Stranger Abroad
Boil it down to fundamentals.
I am in here. They are out there.
You can make the most complex situations digestible if you reduce them to the basics.
It started with the old lady. Up in some village or other in Cyprus, in the mountains. Brown leather skin. Sitting on the doorstep, half not seeing with that one bad eye. Her lips curled back, her graveyard grin.
I wake up before I’ve even realised that I’ve fallen asleep. The whole place knows that I’m here, by now – a crack in the wood of the barn door shows more of them there there were before. Old folk and women, now, but soon enough the men will come in from the fields.
I lay my head back on my backpack.
Of course, I didn’t work it out at the time, but it actually started six months before, in a small hamlet in Thailand. That was where I first saw her.
The brown leather. That cemetery smile.
It just wasn’t till Cyprus, so many places later, that I realised that I recognised those tombstone teeth. The peculiar feeling of familiarity that I’d felt in so many of these remote settlements coalesced, like the milky film in her fish eye.
It was the same old lady! The knowledge followed at my heels, as it chased me from the country.
The sound of the door rattling in the frame brings me round once again. Loud male voices bellow, rage infected. I am in the uncanny valley – the sounds are formed from familiar anatomy, which makes their incoherence to me all the more distressing. If there are words, they mean nothing to me, the language alien.
I had fled from place to place, trying to get further away, further ahead. Every time, she was there before me, saying nothing. Just staring through me, smiling.
Sometimes she’d cackle laughter at something an aged companion said. I began to form a clearer understanding of what was happening – the people with her were from the other places too.
They never moved on me. They never got the chance. I always ran.
Through the cracks, I watch the assembled, the whole village turned out to see what is going on.
A younger man, that I have seen everywhere else before, stands apart, looks in my direction. Then he calls back into the mob, and I see something bobbing above them, toward us.
Something hard, and also familiar.
I look at the other shotgun, the one already in here, discarded in the corner. I already know that it is empty.
By the time I arrived in this place, months had passed. Exhausted, harried – horror had slipped somehow into anger.
I didn’t even know that I wasn’t scared any more until I already had the old woman’s wrists in my hands. I screamed my questions at her, although truth be told I don’t know exactly what I asked. My words were all spit and fury. After so long running, I think I may have forgotten how to make myself understood.
And I couldn’t understand what she was screaming back, so I leaned in closer, feeling the bones of her wrists grind into dust.
That was how the butt of the shotgun failed to connect with the back of my head.
Her friend was an old man with the same brown leather skin. Naturally, it turned out that I already knew him.

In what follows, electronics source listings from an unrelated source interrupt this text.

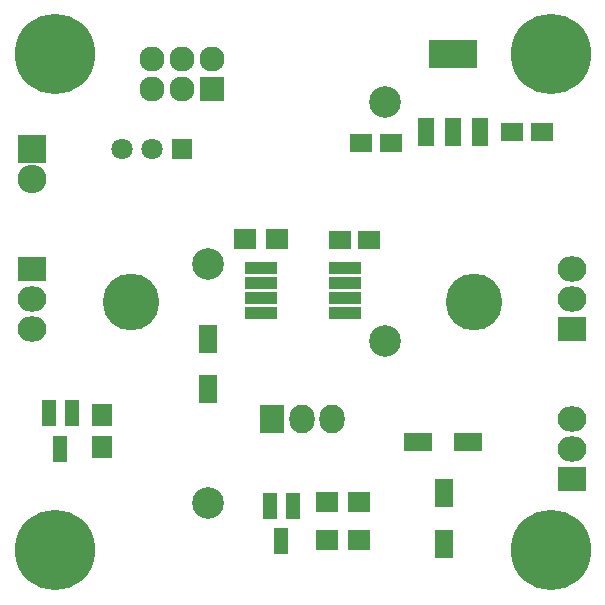
<source format=gts>
G04 #@! TF.FileFunction,Soldermask,Top*
%FSLAX46Y46*%
G04 Gerber Fmt 4.6, Leading zero omitted, Abs format (unit mm)*
G04 Created by KiCad (PCBNEW 4.0.1-stable) date 10/08/2016 20:55:18*
%MOMM*%
G01*
G04 APERTURE LIST*
%ADD10C,0.100000*%
%ADD11R,2.686000X1.000000*%
%ADD12R,2.400000X1.620000*%
%ADD13R,2.432000X2.127200*%
%ADD14O,2.432000X2.127200*%
%ADD15C,2.686000*%
%ADD16R,4.057600X2.432000*%
%ADD17R,1.416000X2.432000*%
%ADD18C,6.800000*%
%ADD19R,1.200100X2.200860*%
%ADD20R,2.127200X2.432000*%
%ADD21O,2.127200X2.432000*%
%ADD22R,1.900000X1.650000*%
%ADD23R,1.900000X1.700000*%
%ADD24R,1.700000X1.900000*%
%ADD25R,2.127200X2.127200*%
%ADD26O,2.127200X2.127200*%
%ADD27R,2.432000X2.432000*%
%ADD28O,2.432000X2.432000*%
%ADD29C,4.800000*%
%ADD30R,1.797000X1.797000*%
%ADD31C,1.797000*%
%ADD32R,1.620000X2.400000*%
G04 APERTURE END LIST*
D10*
D11*
X148556000Y-82095000D03*
X148556000Y-83365000D03*
X148556000Y-84635000D03*
X148556000Y-85905000D03*
X141444000Y-85905000D03*
X141444000Y-84635000D03*
X141444000Y-83365000D03*
X141444000Y-82095000D03*
D12*
X159031600Y-96805000D03*
X154764400Y-96805000D03*
D13*
X167820000Y-99980000D03*
D14*
X167820000Y-97440000D03*
X167820000Y-94900000D03*
D15*
X152000000Y-68000000D03*
X152000000Y-88240000D03*
X137000000Y-102000000D03*
X137000000Y-81760000D03*
D16*
X157750000Y-63948000D03*
D17*
X157750000Y-70552000D03*
X160036000Y-70552000D03*
X155464000Y-70552000D03*
D18*
X166000000Y-64000000D03*
D19*
X144150000Y-102198860D03*
X142250000Y-102198860D03*
X143200000Y-105201140D03*
X125450000Y-94398860D03*
X123550000Y-94398860D03*
X124500000Y-97401140D03*
D20*
X142420000Y-94900000D03*
D21*
X144960000Y-94900000D03*
X147500000Y-94900000D03*
D13*
X122100000Y-82200000D03*
D14*
X122100000Y-84740000D03*
X122100000Y-87280000D03*
D22*
X152450000Y-71500000D03*
X149950000Y-71500000D03*
X162750000Y-70600000D03*
X165250000Y-70600000D03*
X148150000Y-79700000D03*
X150650000Y-79700000D03*
D23*
X147050000Y-101900000D03*
X149750000Y-101900000D03*
D24*
X128000000Y-97250000D03*
X128000000Y-94550000D03*
D23*
X147050000Y-105100000D03*
X149750000Y-105100000D03*
X140150000Y-79650000D03*
X142850000Y-79650000D03*
D25*
X137340000Y-66960000D03*
D26*
X137340000Y-64420000D03*
X134800000Y-66960000D03*
X134800000Y-64420000D03*
X132260000Y-66960000D03*
X132260000Y-64420000D03*
D13*
X167820000Y-87280000D03*
D14*
X167820000Y-84740000D03*
X167820000Y-82200000D03*
D18*
X166000000Y-106000000D03*
X124000000Y-106000000D03*
X124000000Y-64000000D03*
D27*
X122100000Y-72040000D03*
D28*
X122100000Y-74580000D03*
D29*
X130500000Y-85000000D03*
X159500000Y-85000000D03*
D30*
X134800000Y-72040000D03*
D31*
X132260000Y-72040000D03*
X129720000Y-72040000D03*
D32*
X157000000Y-105433600D03*
X157000000Y-101166400D03*
X136959000Y-92360000D03*
X136959000Y-88092800D03*
M02*

</source>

He was weak, and I took the gun from him easily – the last few months had made me spry.
A hand hard in the center of his chest put him on his backside in the road, looking lost. Without thinking, I slammed the wooden stock of the shotgun into the bridge of his nose, and he fell onto his back, slack.
The woman wouldn’t stop crying, wouldn’t answer my questions.
I had expected her skin to feel rough under my fingertips, but it felt like parchment.
The gun outside is now in the hands of the young man. He is heading for the door in front of him. It is also the door in front of me.
I look over at the old man’s shotgun, now empty, and I have no doubt that the blast from the one outside can get through the door that I have braced shut..
Before today, I had never fired, or even held, a gun. I was shocked to discover that it was very easy.
You know, it really all started before Cyprus. Before Thailand, even. I remember this now that things have become so simple.
It’s difficult now to recall whether keeping my job and Rachel got so hard because I couldn’t cope with the city any more, or if it was the other way around, but once I had nothing left, I had no choice but to get out.
I got what money I had left out of my account – the cashier looked at me the same way Rachel did, the same mix of pity and disgust. For that brief moment, it was as if they were the same person.
I bought the backpack and a tube ticket to Gatwick, and that was that. The city, all of the cities, were just too confusing to me, just too many faces, all the same. I had to get away.
I think I’m going to open the door before the man outside blows it to splinters. I feel calmer now. I feel sure that I can make them understand – they are all so familiar, we should be able to talk the same language, where I am now.
Where am I, anyway? America? Canada?
When I left the old lady on her doorstep, I no longer recognised her.